- Task brief
Quote, line for line, the stretch of the records from the beginning through the line containing "structuration mais la", including that line.

START Dataset records

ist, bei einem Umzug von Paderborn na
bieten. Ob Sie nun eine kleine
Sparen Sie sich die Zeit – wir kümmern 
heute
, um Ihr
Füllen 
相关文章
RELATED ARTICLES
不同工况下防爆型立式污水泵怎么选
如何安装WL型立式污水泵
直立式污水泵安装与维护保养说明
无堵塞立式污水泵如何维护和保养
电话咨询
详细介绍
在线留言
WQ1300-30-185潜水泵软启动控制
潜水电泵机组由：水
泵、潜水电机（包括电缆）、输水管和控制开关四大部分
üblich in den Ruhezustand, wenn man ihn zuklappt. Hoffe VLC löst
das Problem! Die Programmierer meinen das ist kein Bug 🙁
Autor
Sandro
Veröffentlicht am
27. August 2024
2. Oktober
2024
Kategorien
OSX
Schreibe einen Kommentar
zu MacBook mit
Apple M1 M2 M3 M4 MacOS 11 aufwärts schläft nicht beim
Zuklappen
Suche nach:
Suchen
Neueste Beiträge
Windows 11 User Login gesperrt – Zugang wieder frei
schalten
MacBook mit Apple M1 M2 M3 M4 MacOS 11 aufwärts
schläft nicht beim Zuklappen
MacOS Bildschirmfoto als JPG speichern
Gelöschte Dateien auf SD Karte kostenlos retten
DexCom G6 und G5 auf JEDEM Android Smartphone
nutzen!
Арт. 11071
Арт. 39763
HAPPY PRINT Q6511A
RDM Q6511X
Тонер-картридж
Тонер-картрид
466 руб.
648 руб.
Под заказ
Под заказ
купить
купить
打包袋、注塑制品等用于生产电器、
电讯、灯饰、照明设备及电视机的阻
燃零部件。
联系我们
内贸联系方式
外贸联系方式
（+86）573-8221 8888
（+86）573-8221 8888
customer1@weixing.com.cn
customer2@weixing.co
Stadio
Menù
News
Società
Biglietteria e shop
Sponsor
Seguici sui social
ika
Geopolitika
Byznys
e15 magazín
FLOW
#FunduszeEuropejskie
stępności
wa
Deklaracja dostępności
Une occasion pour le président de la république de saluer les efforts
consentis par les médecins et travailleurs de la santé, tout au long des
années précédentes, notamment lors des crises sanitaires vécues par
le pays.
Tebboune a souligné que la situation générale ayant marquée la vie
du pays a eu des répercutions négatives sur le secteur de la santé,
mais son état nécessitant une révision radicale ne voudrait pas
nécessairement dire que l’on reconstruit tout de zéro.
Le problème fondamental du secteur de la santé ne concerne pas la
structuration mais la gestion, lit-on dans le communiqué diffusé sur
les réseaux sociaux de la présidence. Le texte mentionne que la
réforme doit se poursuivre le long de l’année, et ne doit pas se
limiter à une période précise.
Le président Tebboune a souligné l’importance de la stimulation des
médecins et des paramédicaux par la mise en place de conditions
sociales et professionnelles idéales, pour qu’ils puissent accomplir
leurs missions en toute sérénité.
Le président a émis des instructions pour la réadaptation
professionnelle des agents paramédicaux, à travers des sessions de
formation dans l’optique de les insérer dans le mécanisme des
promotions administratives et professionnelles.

END Dataset records

- Task response
ist, bei einem Umzug von Paderborn na
bieten. Ob Sie nun eine kleine
Sparen Sie sich die Zeit – wir kümmern 
heute
, um Ihr
Füllen 
相关文章
RELATED ARTICLES
不同工况下防爆型立式污水泵怎么选
如何安装WL型立式污水泵
直立式污水泵安装与维护保养说明
无堵塞立式污水泵如何维护和保养
电话咨询
详细介绍
在线留言
WQ1300-30-185潜水泵软启动控制
潜水电泵机组由：水
泵、潜水电机（包括电缆）、输水管和控制开关四大部分
üblich in den Ruhezustand, wenn man ihn zuklappt. Hoffe VLC löst
das Problem! Die Programmierer meinen das ist kein Bug 🙁
Autor
Sandro
Veröffentlicht am
27. August 2024
2. Oktober
2024
Kategorien
OSX
Schreibe einen Kommentar
zu MacBook mit
Apple M1 M2 M3 M4 MacOS 11 aufwärts schläft nicht beim
Zuklappen
Suche nach:
Suchen
Neueste Beiträge
Windows 11 User Login gesperrt – Zugang wieder frei
schalten
MacBook mit Apple M1 M2 M3 M4 MacOS 11 aufwärts
schläft nicht beim Zuklappen
MacOS Bildschirmfoto als JPG speichern
Gelöschte Dateien auf SD Karte kostenlos retten
DexCom G6 und G5 auf JEDEM Android Smartphone
nutzen!
Арт. 11071
Арт. 39763
HAPPY PRINT Q6511A
RDM Q6511X
Тонер-картридж
Тонер-картрид
466 руб.
648 руб.
Под заказ
Под заказ
купить
купить
打包袋、注塑制品等用于生产电器、
电讯、灯饰、照明设备及电视机的阻
燃零部件。
联系我们
内贸联系方式
外贸联系方式
（+86）573-8221 8888
（+86）573-8221 8888
customer1@weixing.com.cn
customer2@weixing.co
Stadio
Menù
News
Società
Biglietteria e shop
Sponsor
Seguici sui social
ika
Geopolitika
Byznys
e15 magazín
FLOW
#FunduszeEuropejskie
stępności
wa
Deklaracja dostępności
Une occasion pour le président de la république de saluer les efforts
consentis par les médecins et travailleurs de la santé, tout au long des
années précédentes, notamment lors des crises sanitaires vécues par
le pays.
Tebboune a souligné que la situation générale ayant marquée la vie
du pays a eu des répercutions négatives sur le secteur de la santé,
mais son état nécessitant une révision radicale ne voudrait pas
nécessairement dire que l’on reconstruit tout de zéro.
Le problème fondamental du secteur de la santé ne concerne pas la
structuration mais la gestion, lit-on dans le communiqué diffusé sur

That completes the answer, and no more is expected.